• **THE PROBLEM**: Would you copy each line of the records that includes the word "Figure"?

START SUPPLIED RECORDS

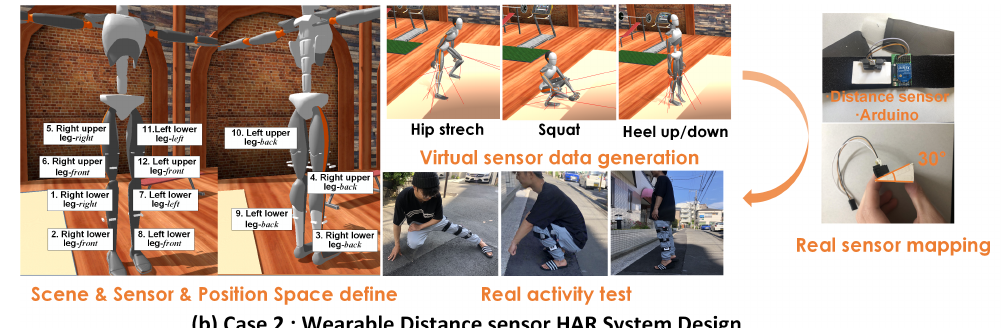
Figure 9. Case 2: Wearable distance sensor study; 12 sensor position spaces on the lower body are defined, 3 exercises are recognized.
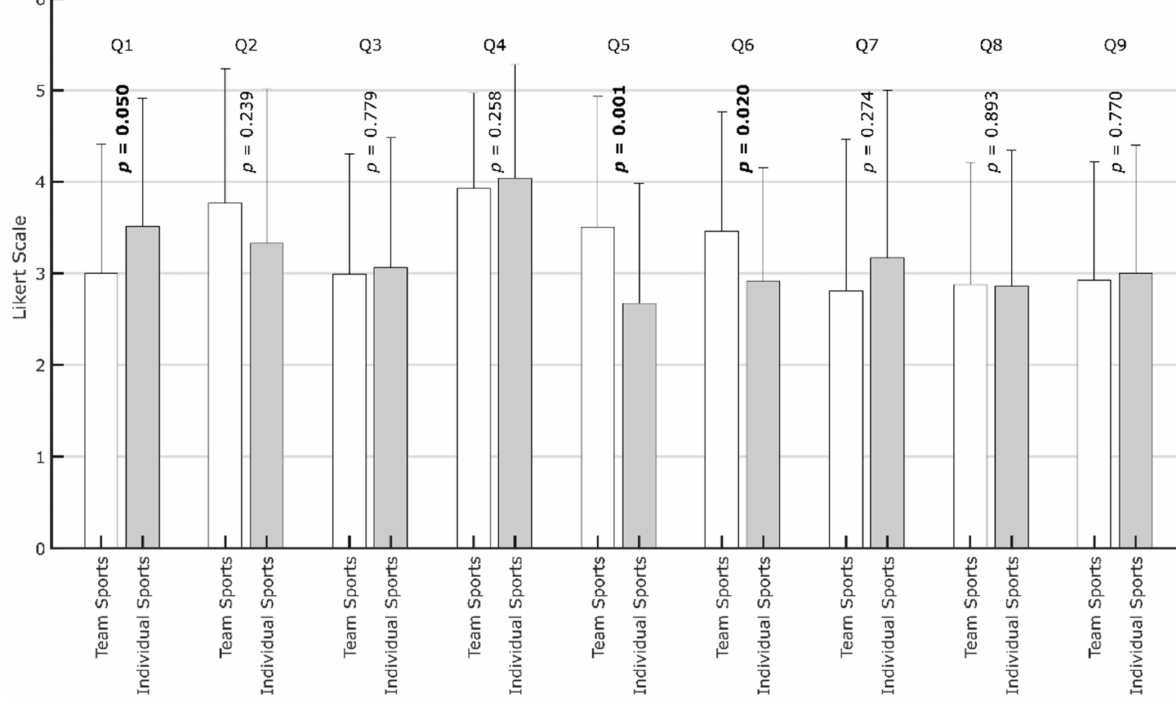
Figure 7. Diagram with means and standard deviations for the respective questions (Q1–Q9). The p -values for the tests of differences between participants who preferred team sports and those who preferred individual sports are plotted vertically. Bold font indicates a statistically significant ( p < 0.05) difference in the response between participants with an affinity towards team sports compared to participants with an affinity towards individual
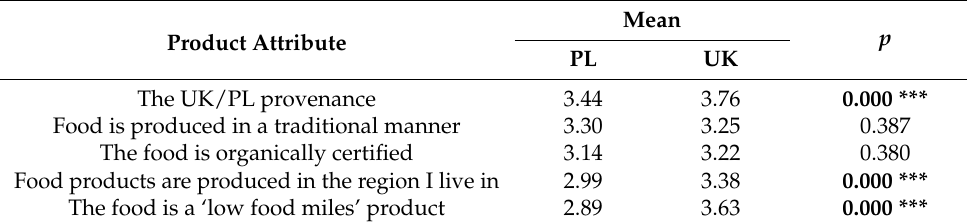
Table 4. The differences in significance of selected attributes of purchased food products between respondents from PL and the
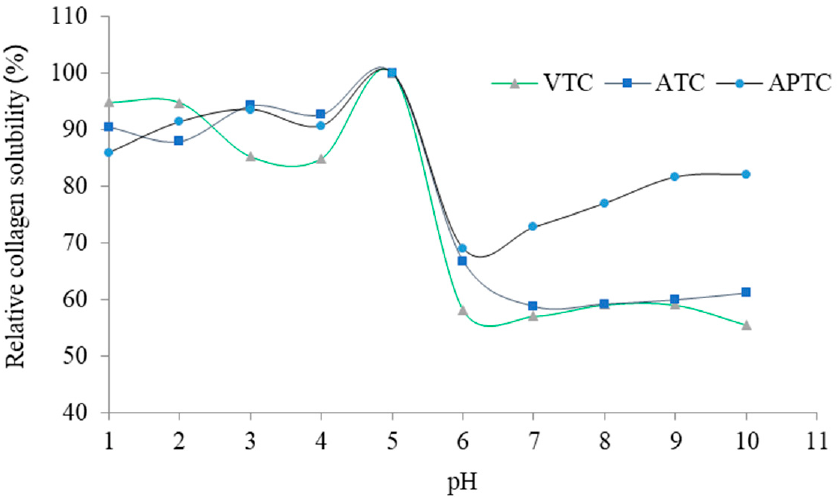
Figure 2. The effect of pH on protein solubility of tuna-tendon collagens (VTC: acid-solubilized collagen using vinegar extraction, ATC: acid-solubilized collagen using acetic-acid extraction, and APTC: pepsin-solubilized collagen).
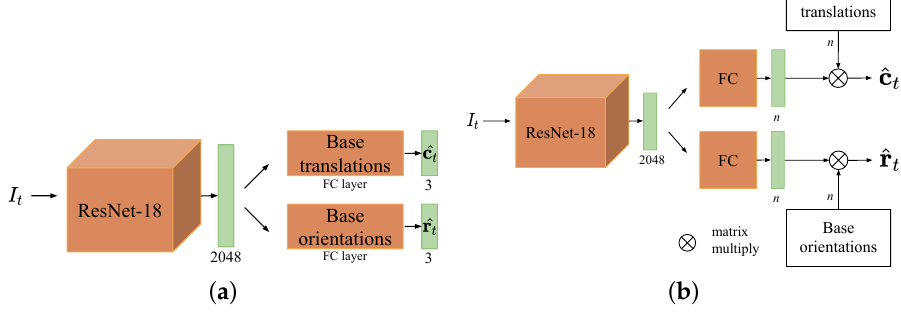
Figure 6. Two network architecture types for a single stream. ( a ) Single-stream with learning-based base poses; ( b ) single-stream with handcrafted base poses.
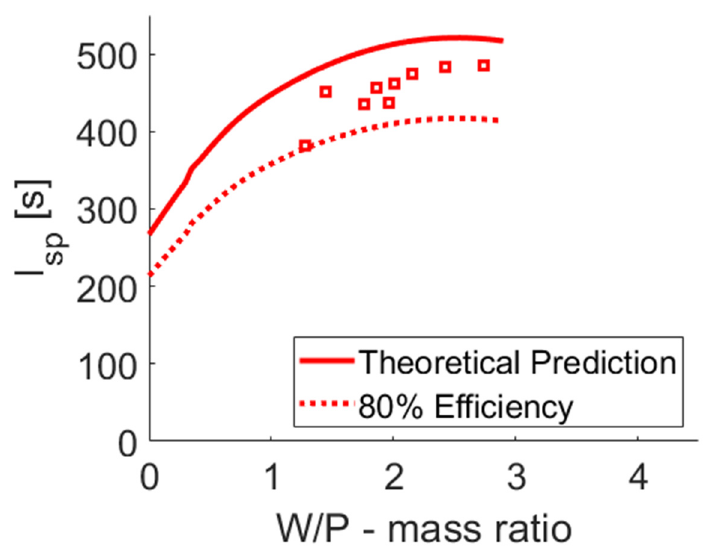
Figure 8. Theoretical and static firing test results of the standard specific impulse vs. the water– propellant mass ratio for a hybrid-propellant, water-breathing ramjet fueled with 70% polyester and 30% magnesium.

END SUPPLIED RECORDS

• **SOLVED EXERCISE**:
Figure 9. Case 2: Wearable distance sensor study; 12 sensor position spaces on the lower body are defined, 3 exercises are recognized.
Figure 7. Diagram with means and standard deviations for the respective questions (Q1–Q9). The p -values for the tests of differences between participants who preferred team sports and those who preferred individual sports are plotted vertically. Bold font indicates a statistically significant ( p < 0.05) difference in the response between participants with an affinity towards team sports compared to participants with an affinity towards individual
Figure 2. The effect of pH on protein solubility of tuna-tendon collagens (VTC: acid-solubilized collagen using vinegar extraction, ATC: acid-solubilized collagen using acetic-acid extraction, and APTC: pepsin-solubilized collagen).
Figure 6. Two network architecture types for a single stream. ( a ) Single-stream with learning-based base poses; ( b ) single-stream with handcrafted base poses.
Figure 8. Theoretical and static firing test results of the standard specific impulse vs. the water– propellant mass ratio for a hybrid-propellant, water-breathing ramjet fueled with 70% polyester and 30% magnesium.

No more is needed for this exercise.